McGuire's gift -- people always said -- was his ability to inspire confidence in people. Dean Smith would talk about how he loved golfing with McGuire because those were the days he made 8-foot putts. Lots of people said stuff like that. And McGuire made Chamberlain feel limitless. It's not that Chamberlain ever lacked for confidence -- after all, there was a story in the Saturday Evening Post calling him the greatest basketball player who ever lived. And that came out before Chamberlain played his first college game. But something about that combination -- the brilliance of Wilt Chamberlain and the confidence of Frank McGuire -- led to something magical.

Chamberlain was on a scoring surge leading into the 100-point game. Well, that whole season was a scoring surge, but Chamberlain had been especially hot coming in. He had been held to just 26 points in a loss to the Celtics eight days before the 100-point night, and nobody was happy about it. "Feed Wilt," McGuire would remember telling his team, and the next night Chamberlain scored 67 points in a loss to the Knicks. Two days later, he scored 65 in a Philadelphia victory over St. Louis. And the night after that, he scored 61 as the Warriors beat the Chicago Packers.

That led to the night in Hershey on March 2, 1962. Chamberlain would often say that he started thinking it was a magical night when he made nine consecutive free throws -- Chamberlain was, of course, a notoriously bad free-throw shooter his entire career*. He made those nine free throws in a row, and it all felt right. He made 28-of-32 free throws that day, which was a big reason he was able to score 100. His teammates kept feeding him and feeding him. The crowd -- if you can call the 4,124 or so people in the stands that day a crowd -- rushed the court before the game even ended.

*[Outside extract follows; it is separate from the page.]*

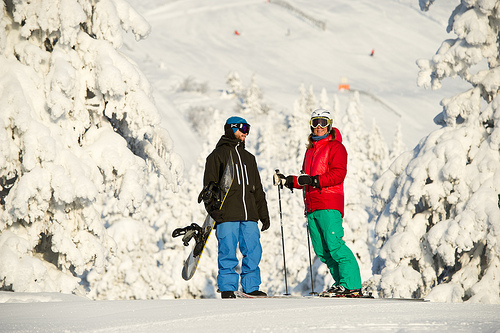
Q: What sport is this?
A: Skiing.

*Chamberlain shot 54 percent from the field in his career and just 51 percent from the free-throw line. Another of my favorite Chamberlain statistics is that his last two seasons, he shot 65 percent and 73 percent from the field. And from the line? He shot 42 and 51 percent. There really was never anyone like him.

It is one of those perfect things in sports that Chamberlain scored 100 points in a game. I mean that in the same way that I think it is perfect that Sandy Koufax threw a perfect game, that Babe Ruth hit the called-shot home run, that Jim Brown never missed a game for injury, that Jack Nicklaus won the Masters at 46, that Reggie Jackson hit the three home runs in a World Series. It is perfect because, in a single sentence, you can capture for children and people who were not there the essence of something large.

Q: Who was Wilt Chamberlain?

A: He was the guy who scored ONE HUNDRED POINTS in a game.

That does not tell you who Wilt Chamberlain was, of course. It does not tell you about all his highs and lows, about his triumphs and flaws, about his famous boast of bedding 20,000 women or the pain that boast cost him, about his pride or joy or his torment. Chamberlain was a complicated man.

But it does tell you something. One hundred points. Two quotes come to mind. One is from McGuire, who was asked after that game if Chamberlain's one-man-game act actually hurt the team. "Wilt has been superhuman," McGuire said. "I hate to think where we'd be without him, with just a mere human being in his place."

The other is from Chamberlain himself. Someone asked him at Kansas that day he came back if this ranked as the best day in his life. Chamberlain smirked just a little bit -- the person asking clearly did not appreciate what a life Chamberlain had lived. But Wilt did not ignore the question. He simply said: "I've had a lot of great days. But this wasn't bad. It sure wasn't bad, my man."